В разношерстной толпе взрослых, молодых и средних лет людей виднелись и лапсердаки еврейских рабочих, и длиннополые сюртуки ремесленников, и «цивильные» костюмы более «цивилизованных» евреев, даже несколько форменных гимназических фуражек; но преобладающим элементом, более чем на половину, являлась все-таки еврейская чернь, из числа поденщиков, носильщиков, крючников и тому подобного люда, существующего мускульным трудом и уличными «профессиями». Толпа эта стояла пока спокойно, но, видимо, издевалась над чем-то и науськивала голоштанных жиденят в ермолках и лапсердаках, поощряя их выходки смехом и одобрительными возгласами. Уличные мальчишки взапуски швыряли в ворота комками грязи и каменьями, вертелись перед ними, как стая чертенят, вприпрыжку и вприпляску, и кричали: «Шварце тыме! Шварце тыме!.. Бейс-гойим и сах Адоиной!»[215] или напевали нестройными крикливыми голосенками известные каждому школьнику песни: «Какк ин клештер мах ацейлем» и «Цейлем фацейлем, а тохес ацейлем, ун галэ гунд»[216]. Случайные и редкие прохожие из христиан приостанавливались на минутку в изумлении, при виде этой кривляющейся толпы и, не понимая, в чем дело, или только удивлялись про себя: — где же, мол, эта полиция и чего она смотрит! — проходили мимо, тогда как другие, держась поодаль, оставались на месте и ждали, что будет дальше. Но скромное присутствие пяти-шести таких человек нисколько не смущало толпу еврейских озорников; напротив, это бездействие, это отсутствие протеста со стороны таких случайных свидетелей как бы подмывало их еще более показывать свою удаль.
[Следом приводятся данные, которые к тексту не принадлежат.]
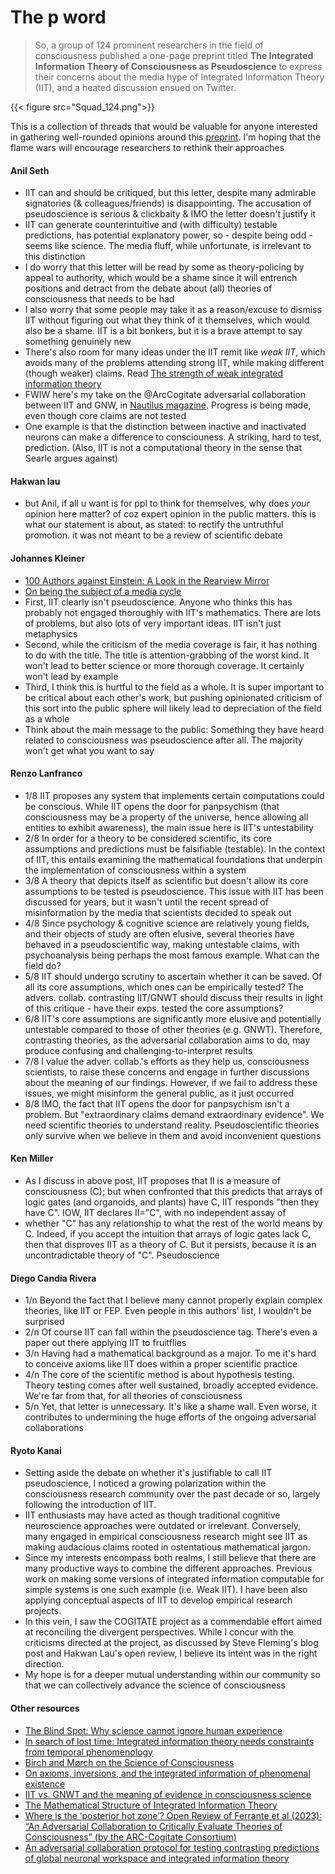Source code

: # The p word


> So, a group of 124 prominent researchers in the field of consciousness published a one-page preprint titled **The Integrated Information Theory of Consciousness as Pseudoscience** to express their concerns about the media hype of Integrated Information Theory (IIT), and a heated discussion ensued on Twitter.

{{< figure src="Squad_124.png">}}

This is a collection of threads that would be valuable for anyone interested in gathering well-rounded opinions around this [preprint](https://psyarxiv.com/zsr78/). I'm hoping that the flame wars will encourage researchers to rethink their approaches

#### Anil Seth
- IIT can and should be critiqued, but this letter, despite many admirable signatories (& colleagues/friends) is disappointing. The accusation of pseudoscience is serious & clickbaity & IMO the letter doesn't justify it
-  IIT can generate counterintuitive and (with difficulty) testable predictions, has potential explanatory power, so - despite being odd - seems like science. The media fluff, while unfortunate, is irrelevant to this distinction
- I do worry that this letter will be read by some as theory-policing by appeal to authority, which would be a shame since it will entrench positions and detract from the debate about (all) theories of consciousness that needs to be had
- I also worry that some people may take it as a reason/excuse to dismiss IIT without figuring out what they think of it themselves, which would also be a shame. IIT is a bit bonkers, but it is a brave attempt to say something genuinely new
-  There's also room for many ideas under the IIT remit like *weak IIT*, which avoids many of the problems attending strong IIT, while making different (though weaker) claims. Read [The strength of weak integrated information theory](https://www.sciencedirect.com/science/article/pii/S1364661322000924)
-  FWIW here's my take on the @ArcCogitate adversarial collaboration between IIT and GNW, in [Nautilus magazine](https://nautil.us/finding-the-neural-correlates-to-consciousness-is-still-a-good-bet-352054/). Progress is being made, even though core claims are not tested
- One example is that the distinction between inactive and inactivated neurons can make a difference to consciouness. A striking, hard to test, prediction.  (Also, IIT is not a computational theory in the sense that Searle argues against)

#### Hakwan lau
- but Anil, if all u want is for ppl to think for themselves, why does *your* opinion here matter? of coz expert opinion in the public matters. this is what our statement is about, as stated: to rectify the untruthful promotion. it was not meant to be a review of scientific debate


#### Johannes Kleiner
- [100 Authors against Einstein: A Look in the Rearview Mirror](https://skepticalinquirer.org/2020/11/100-authors-against-einstein-a-look-in-the-rearview-mirror/)
- [On being the subject of a media cycle](https://www.theintrinsicperspective.com/p/what-its-like-to-be-the-subject-of)
- First, IIT clearly isn't pseudoscience. Anyone who thinks this has probably not engaged thoroughly with IIT's mathematics. There are lots of problems, but also lots of very important ideas. IIT isn't just metaphysics
- Second, while the criticism of the media coverage is fair, it has nothing to do with the title. The title is attention-grabbing of the worst kind. It won't lead to better science or more thorough coverage. It certainly won't lead by example
- Third, I think this is hurtful to the field as a whole. It is super important to be critical about each other's work, but pushing opinionated criticism of this sort into the public sphere will likely lead to depreciation of the field as a whole
- Think about the main message to the public: Something they have heard related to consciousness was pseudoscience after all. The majority won't get what you want to say

#### Renzo Lanfranco
- 1/8 IIT proposes any system that implements certain computations could be conscious. While IIT opens the door for panpsychism (that consciousness may be a property of the universe, hence allowing all entities to exhibit awareness), the main issue here is IIT's untestability
- 2/8 In order for a theory to be considered scientific, its core assumptions and predictions must be falsifiable (testable). In the context of IIT, this entails examining the mathematical foundations that underpin the implementation of consciousness within a system
- 3/8 A theory that depicts itself as scientific but doesn't allow its core assumptions to be tested is pseudoscience. This issue with IIT has been discussed for years, but it wasn't until the recent spread of misinformation by the media that scientists decided to speak out
- 4/8 Since psychology & cognitive science are relatively young fields, and their objects of study are often elusive, several theories have behaved in a pseudoscientific way, making untestable claims, with psychoanalysis being perhaps the most famous example. What can the field do?
- 5/8 IIT should undergo scrutiny to ascertain whether it can be saved. Of all its core assumptions, which ones can be empirically tested? The advers. collab. contrasting IIT/GNWT should discuss their results in light of this critique - have their exps. tested the core assumptions?
- 6/8 IIT's core assumptions are significantly more elusive and potentially untestable compared to those of other theories (e.g. GNWT). Therefore, contrasting theories, as the adversarial collaboration aims to do, may produce confusing and challenging-to-interpret results
- 7/8 I value the adver. collab.'s efforts as they help us, consciousness scientists, to raise these concerns and engage in further discussions about the meaning of our findings. However, if we fail to address these issues, we might misinform the general public, as it just occurred
- 8/8 IMO, the fact that IIT opens the door for panpsychism isn't a problem. But "extraordinary claims demand extraordinary evidence". We need scientific theories to understand reality. Pseudoscientific theories only survive when we believe in them and avoid inconvenient questions

#### Ken Miller
- As I discuss in above post, IIT proposes that II is a measure of consciousness (C); but when confronted that this predicts that arrays of logic gates (and organoids, and plants) have C, IIT responds "then they have C". IOW, IIT declares II="C", with no independent assay of
- whether "C" has any relationship to what the rest of the world means by C. Indeed, if you accept the intuition that arrays of logic gates lack C, then that disproves IIT as a theory of C. But it persists, because it is an uncontradictable theory of "C". Pseudoscience

#### Diego Candia Rivera
- 1/n Beyond the fact that I believe many cannot properly explain complex theories, like IIT or FEP. Even people in this authors' list, I wouldn't be surprised
- 2/n Of course IIT can fall within the pseudoscience tag. There's even a paper out there applying IIT to fruitflies
- 3/n Having had a mathematical background as a major. To me it's hard to conceive axioms like IIT does within a proper scientific practice
- 4/n The core of the scientific method is about hypothesis testing. Theory testing comes after well sustained, broadly accepted evidence. We're far from that, for all theories of consciousness
- 5/n Yet, that letter is unnecessary. It's like a shame wall. Even worse, it contributes to undermining the huge efforts of the ongoing adversarial collaborations

#### Ryoto Kanai
- Setting aside the debate on whether it's justifiable to call IIT pseudoscience, I noticed a growing polarization within the consciousness research community over the past decade or so, largely following the introduction of IIT.  
- IIT enthusiasts may have acted as though traditional cognitive neuroscience approaches were outdated or irrelevant. Conversely, many engaged in empirical consciousness research might see IIT as making audacious claims rooted in ostentatious mathematical jargon.  
- Since my interests encompass both realms, I still believe that there are many productive ways to combine the different approaches. Previous work on making some versions of integrated information computable for simple systems is one such example (i.e. Weak IIT). I have been also applying conceptual aspects of IIT to develop empirical research projects.  
- In this vein, I saw the COGITATE project as a commendable effort aimed at reconciling the divergent perspectives. While I concur with the criticisms directed at the project, as discussed by Steve Fleming's blog post and Hakwan Lau's open review, I believe its intent was in the right direction.  
- My hope is for a deeper mutual understanding within our community so that we can collectively advance the science of consciousness

#### Other resources
- [The Blind Spot: Why science cannot ignore human experience](https://www.penguinrandomhouse.com/books/739505/the-blind-spot-by-adam-frank-marcelo-gleiser-and-evan-thompson/9780262048804)
- [ In search of lost time: Integrated information theory needs constraints from temporal phenomenology](https://philosophymindscience.org/index.php/phimisci/article/view/9438)
- [Birch and Mørch on the Science of Consciousness](https://philosophyofbrains.com/category/consciousness/birch-and-morch-on-the-science-of-consciousness)
- [On axioms, inversions, and the integrated information of phenomenal existence](https://www.consciousnessrealist.com/guest/axioms)
- [IIT vs. GNWT and the meaning of evidence in consciousness science](https://elusiveself.wordpress.com/2023/09/09/iit-vs-gnwt-and-the-meaning-of-evidence-in-consciousness-science/)
- [The Mathematical Structure of Integrated Information Theory](https://www.frontiersin.org/articles/10.3389/fams.2020.602973/full)
- [Where is the ‘posterior hot zone’? Open Review of Ferrante et al (2023): “An Adversarial Collaboration to Critically Evaluate Theories of Consciousness” (by the ARC-Cogitate Consortium)](https://psyarxiv.com/93ufe/)
- [An adversarial collaboration protocol for testing contrasting predictions of global neuronal workspace and integrated information theory](https://journals.plos.org/plosone/article?id=10.1371/journal.pone.0268577)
В это-то время подвалившая с базара кучка парубков и женщин приблизилась к монастырю и видит воочию разбитое стекло на образе, мазки дегтя на воротах, лики святых угодников, забросанные грязью, и эту самодовольно издевающуюся ораву. Чувство негодования охватило крестьян, пораженных видом такого безобразия.
— Господы Боже ж мий! Що её таке? — качая головами и крестясь, загомонили возмущенные женщины. — Хиба ж начальство не бачить?!.. Чи то ж можно так?!.. Яку шкоду наробыли, та-й ще рыгочуть!.. Хлопци! Та чого ж вы мовчки стоите? Та накладыть бо им, пархатым, по горбу!
— Гэть видсюды! До биса, псяюха! — кинулись на жидовскую ораву подзадоренные парубки и стали здорово накладывать, кому по чем попало, и по шеям, и по морде.
Евреи было подались сначала, но видя себя в большинстве, остановились и, в свою очередь, подзадоренные кем-то из своих, бросились с кулаками и каменьями на парубков. Завязалась горячая драка. Сознавая перевес силы на своей стороне, озлобленные евреи вошли в азарт и дружным натиском поперли христиан к базару. При этом досталось от них и женщинам. Некоторые из последних, опередив своих отступавших и отбивавшихся парубков, первыми прибежали в полурастерзанном виде на базар и подняли крик: «Рятуйте, хто в Бога вируе! Жиды наших хлопцюв бьють!»